Torque and Angular Momentum

Rhett Allain has a very nice blog post about angular momentum featuring the precession of a bicycle-wheel gyroscope that he demonstrates here:


I find wearing a long-sleeve shirt with shorts to be an interesting touch.

In addition to my comment on his blog, I'll add the following about how I introduce it in my classes:

Based on experience as a student and an instructor, I think it is usually best to present the prediction before doing the experiment. However, in this case I generally interleave the two.

As with most intro textbooks, mine packages angular momentum along with the cross product definition of torque in its own section so it is easy to omit completely. I integrate tau=rxF into my initial introduction of torque and the various ways of calculating it, but then stick with tau = I*alpha until I get to L.

As soon as I introduce L, I go into the generalized second law as tau = dL/dt (pretty much the way we jump from F = ma to F = dp/dt once momentum is defined). After connecting this to tau = I*alpha, I then ask "So don't you wonder if that cross product in the definition of torque is real? Is torque really perpendicular to the force?".

Then I do the demo, quickly, just enough to see the rotation.

WTF? At this point I do the detailed calculation, exactly as shown in Rhett's blog, and then REPEAT the demo. This time, however, I slip an "L" arrow onto the handle so they can see it precess.

What if I hold it by the opposite handle? What is tau now? Aha, it goes the other way!

What if L = 0? Ah, so "falling" is actually rotation in this case.

... and finally ...

What force keeps the center of mass from falling with L is not zero?

The string! Now if I could only measure the force on the string during the demo with L not zero and compare it to the force when L is zero ....
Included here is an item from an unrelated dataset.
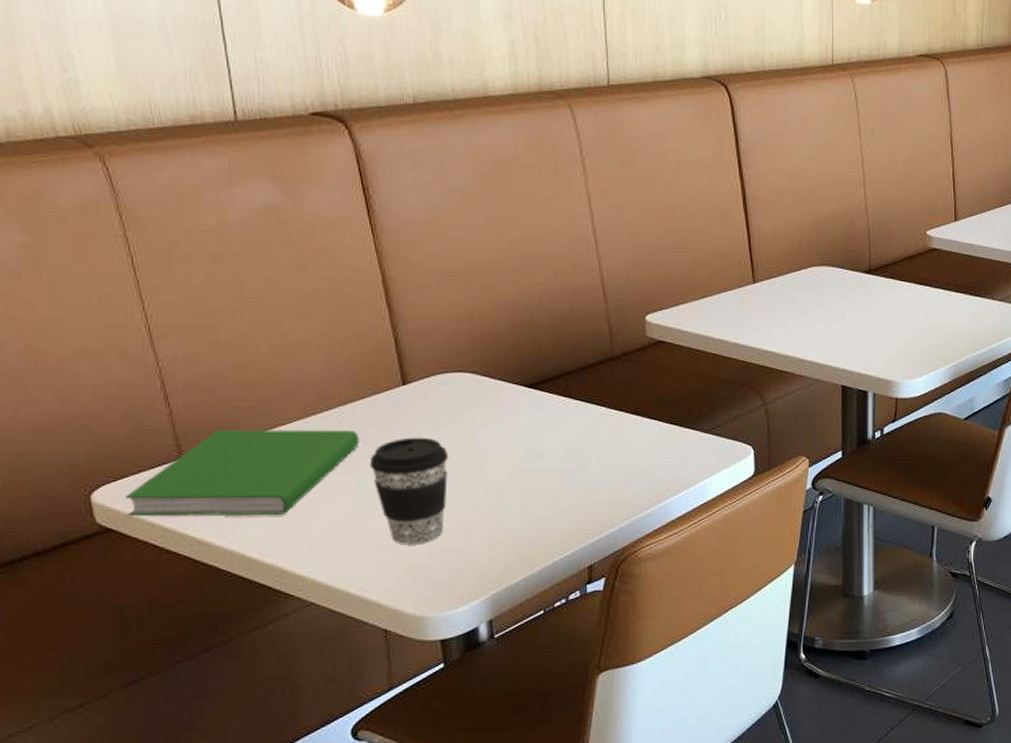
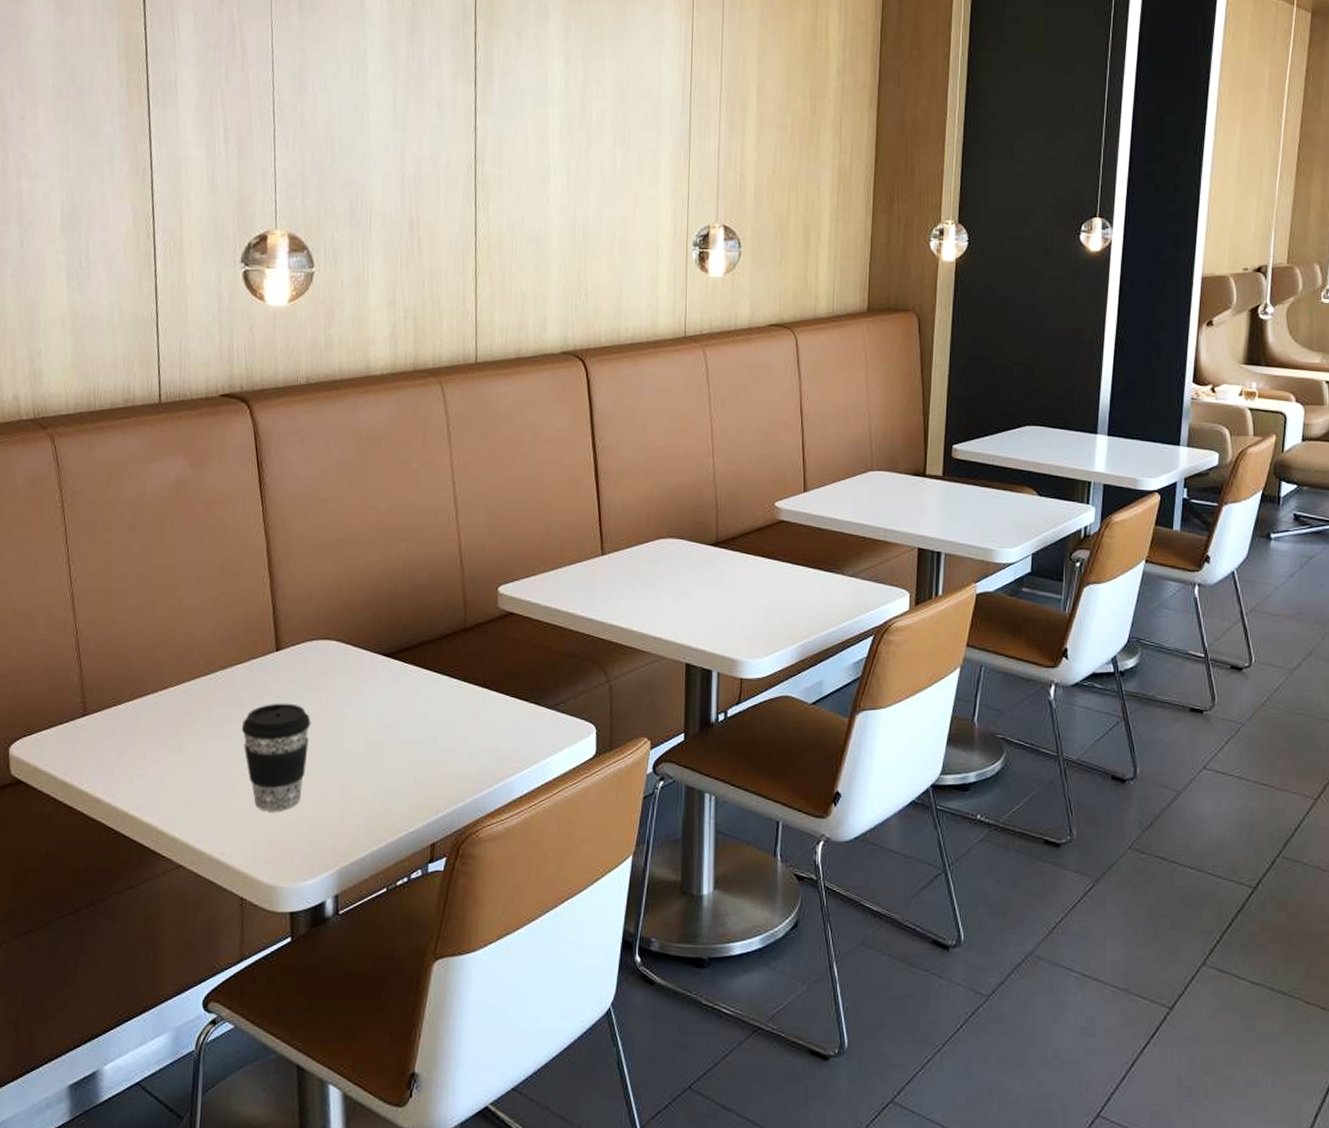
hardcover book: present [126,429,360,517] -> none [36,689,235,775]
But to summarize: In this case I think they need to see a taste of the phenomenon to understand why I would bother with such a detailed calculation. It also means that I end up doing the demo itself several times, and I use the wheel with the L arrow on it when doing the drawings, since they are not yet experienced at getting a 3-D image out of two projective views. Few have had a drafting class or Calc III.